━━ DATA FOR THIS EXERCISE ━━
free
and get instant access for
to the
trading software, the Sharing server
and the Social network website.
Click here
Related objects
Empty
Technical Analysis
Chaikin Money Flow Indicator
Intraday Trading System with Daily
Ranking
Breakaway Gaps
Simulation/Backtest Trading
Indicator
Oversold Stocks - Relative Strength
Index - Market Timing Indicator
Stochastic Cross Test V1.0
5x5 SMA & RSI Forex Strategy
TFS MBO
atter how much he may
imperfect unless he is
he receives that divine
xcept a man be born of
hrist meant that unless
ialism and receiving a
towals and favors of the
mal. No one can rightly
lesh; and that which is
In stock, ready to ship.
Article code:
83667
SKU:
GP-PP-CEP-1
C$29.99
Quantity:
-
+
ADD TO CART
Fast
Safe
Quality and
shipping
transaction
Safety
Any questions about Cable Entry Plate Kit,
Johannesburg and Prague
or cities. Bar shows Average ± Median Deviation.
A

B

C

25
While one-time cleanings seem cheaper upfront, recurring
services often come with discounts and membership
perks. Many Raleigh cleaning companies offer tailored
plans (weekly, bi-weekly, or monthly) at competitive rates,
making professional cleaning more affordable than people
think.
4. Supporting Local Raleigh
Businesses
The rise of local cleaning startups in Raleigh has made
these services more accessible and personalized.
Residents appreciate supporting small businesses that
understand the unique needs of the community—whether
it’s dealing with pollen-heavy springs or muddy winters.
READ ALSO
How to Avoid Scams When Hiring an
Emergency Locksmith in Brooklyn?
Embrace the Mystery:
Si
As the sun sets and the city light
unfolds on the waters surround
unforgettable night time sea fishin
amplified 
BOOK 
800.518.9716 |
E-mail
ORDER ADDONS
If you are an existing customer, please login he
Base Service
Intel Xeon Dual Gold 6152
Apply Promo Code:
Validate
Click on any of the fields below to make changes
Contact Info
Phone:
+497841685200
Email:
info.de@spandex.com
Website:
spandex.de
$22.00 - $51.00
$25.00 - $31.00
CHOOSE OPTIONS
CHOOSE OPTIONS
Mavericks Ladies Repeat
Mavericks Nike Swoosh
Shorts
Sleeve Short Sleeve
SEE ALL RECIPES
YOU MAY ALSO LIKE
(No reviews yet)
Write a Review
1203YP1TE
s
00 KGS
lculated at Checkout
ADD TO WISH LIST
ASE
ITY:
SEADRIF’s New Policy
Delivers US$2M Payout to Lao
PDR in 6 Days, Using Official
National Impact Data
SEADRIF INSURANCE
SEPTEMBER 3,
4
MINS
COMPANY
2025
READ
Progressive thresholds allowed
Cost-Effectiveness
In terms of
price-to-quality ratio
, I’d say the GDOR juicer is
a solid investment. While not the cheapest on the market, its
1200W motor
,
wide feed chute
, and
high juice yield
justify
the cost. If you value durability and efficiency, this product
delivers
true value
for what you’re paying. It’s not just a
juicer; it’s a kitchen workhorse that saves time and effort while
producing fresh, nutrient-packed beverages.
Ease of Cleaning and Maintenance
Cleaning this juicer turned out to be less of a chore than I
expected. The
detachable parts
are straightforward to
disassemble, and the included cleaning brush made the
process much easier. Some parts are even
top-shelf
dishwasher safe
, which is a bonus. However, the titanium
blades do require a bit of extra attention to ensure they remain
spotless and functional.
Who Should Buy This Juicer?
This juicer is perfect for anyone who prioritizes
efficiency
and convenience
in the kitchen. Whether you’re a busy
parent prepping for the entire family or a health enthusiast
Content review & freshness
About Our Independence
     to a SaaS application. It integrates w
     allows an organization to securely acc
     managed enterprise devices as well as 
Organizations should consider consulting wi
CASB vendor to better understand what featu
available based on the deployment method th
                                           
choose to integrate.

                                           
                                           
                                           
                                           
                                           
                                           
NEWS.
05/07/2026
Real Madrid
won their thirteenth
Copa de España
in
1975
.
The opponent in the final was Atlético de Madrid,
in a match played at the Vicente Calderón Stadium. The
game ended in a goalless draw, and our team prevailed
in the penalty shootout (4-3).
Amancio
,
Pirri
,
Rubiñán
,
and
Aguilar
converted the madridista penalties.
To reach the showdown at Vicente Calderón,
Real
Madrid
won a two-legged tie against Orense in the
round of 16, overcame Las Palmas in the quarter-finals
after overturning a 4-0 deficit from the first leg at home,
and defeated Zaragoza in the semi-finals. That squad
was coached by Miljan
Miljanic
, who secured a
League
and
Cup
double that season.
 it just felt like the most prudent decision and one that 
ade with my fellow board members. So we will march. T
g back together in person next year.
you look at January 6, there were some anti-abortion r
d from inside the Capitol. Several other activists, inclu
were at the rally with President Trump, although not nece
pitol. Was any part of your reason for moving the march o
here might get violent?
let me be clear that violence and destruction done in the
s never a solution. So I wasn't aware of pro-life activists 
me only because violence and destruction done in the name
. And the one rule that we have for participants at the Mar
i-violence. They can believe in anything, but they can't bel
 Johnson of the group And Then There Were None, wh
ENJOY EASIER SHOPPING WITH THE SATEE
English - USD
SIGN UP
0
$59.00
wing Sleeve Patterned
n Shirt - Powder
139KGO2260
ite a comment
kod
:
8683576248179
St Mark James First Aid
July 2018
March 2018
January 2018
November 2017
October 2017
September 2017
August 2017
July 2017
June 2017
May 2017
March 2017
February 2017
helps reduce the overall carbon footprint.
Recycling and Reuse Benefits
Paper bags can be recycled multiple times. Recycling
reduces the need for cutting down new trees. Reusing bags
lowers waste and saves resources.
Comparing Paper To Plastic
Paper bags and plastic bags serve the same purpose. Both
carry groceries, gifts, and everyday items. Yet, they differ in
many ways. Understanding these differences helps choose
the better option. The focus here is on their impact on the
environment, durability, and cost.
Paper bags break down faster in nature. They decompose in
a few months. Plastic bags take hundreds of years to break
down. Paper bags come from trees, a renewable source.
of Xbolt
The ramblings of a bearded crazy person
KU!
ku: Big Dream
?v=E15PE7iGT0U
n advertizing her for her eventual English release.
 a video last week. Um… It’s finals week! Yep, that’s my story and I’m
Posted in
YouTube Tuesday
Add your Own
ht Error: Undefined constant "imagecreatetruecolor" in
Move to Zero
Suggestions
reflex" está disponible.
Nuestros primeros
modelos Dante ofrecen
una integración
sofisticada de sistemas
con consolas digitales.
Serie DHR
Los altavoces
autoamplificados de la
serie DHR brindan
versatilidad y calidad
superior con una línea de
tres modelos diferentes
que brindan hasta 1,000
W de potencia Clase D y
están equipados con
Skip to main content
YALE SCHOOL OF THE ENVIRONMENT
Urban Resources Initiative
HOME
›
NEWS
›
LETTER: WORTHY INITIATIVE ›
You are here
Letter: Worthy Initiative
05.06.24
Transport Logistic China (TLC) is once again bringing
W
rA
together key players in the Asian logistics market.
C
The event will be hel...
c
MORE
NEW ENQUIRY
━━━
■ **ACTION ITEM**: Produce a word-for-word copy of everything above from the line holding "producing fresh, nutrient-packed beverages." down to the line holding "disassemble, and the", with both of those lines kept.

■ **FINISHED TASK**:
producing fresh, nutrient-packed beverages.
Ease of Cleaning and Maintenance
Cleaning this juicer turned out to be less of a chore than I
expected. The
detachable parts
are straightforward to
disassemble, and the included cleaning brush made the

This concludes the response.